PROBLEM STATEMENT: The records below are to be copied exactly, with their pictures left out.

═══ DATA TO EXAMINE

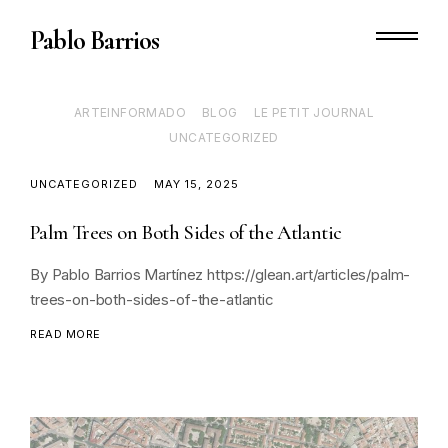
Skip
to
Pablo Barrios
content
Primary Menu
ARTEINFORMADO
BLOG
LE PETIT JOURNAL
UNCATEGORIZED
UNCATEGORIZED
MAY 15, 2025
Palm Trees on Both Sides of the Atlantic
osts
By Pablo Barrios Martínez https://glean.art/articles/palm-
avigation
trees-on-both-sides-of-the-atlantic
READ MORE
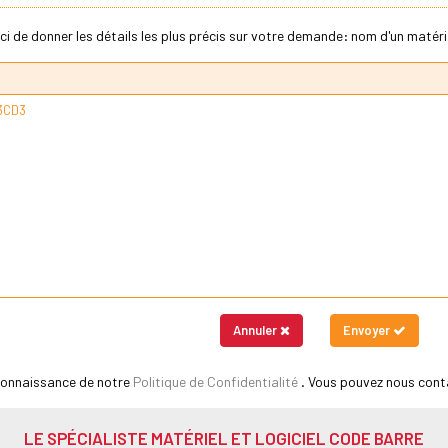
ci de donner les détails les plus précis sur votre demande: nom d'un matériel
Annuler
Envoyer
 connaissance de notre
Politique de Confidentialité
. Vous pouvez nous cont
LE SPÉCIALISTE MATÉRIEL ET LOGICIEL CODE BARRE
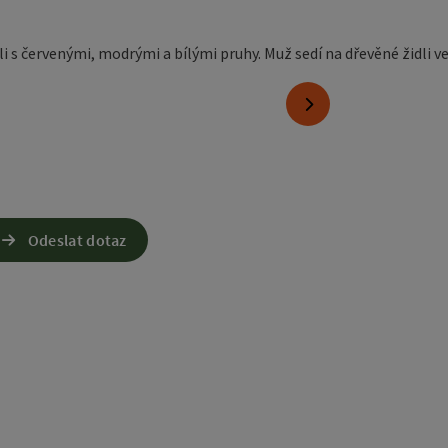
nächstes Element
Odeslat dotaz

══════

RESPONSE TO THIS TASK:
Skip
to
Pablo Barrios
content
Primary Menu
ARTEINFORMADO
BLOG
LE PETIT JOURNAL
UNCATEGORIZED
UNCATEGORIZED
MAY 15, 2025
Palm Trees on Both Sides of the Atlantic
osts
By Pablo Barrios Martínez https://glean.art/articles/palm-
avigation
trees-on-both-sides-of-the-atlantic
READ MORE
ci de donner les détails les plus précis sur votre demande: nom d'un matériel
Annuler
Envoyer
 connaissance de notre
Politique de Confidentialité
. Vous pouvez nous cont
LE SPÉCIALISTE MATÉRIEL ET LOGICIEL CODE BARRE
nächstes Element
Odeslat dotaz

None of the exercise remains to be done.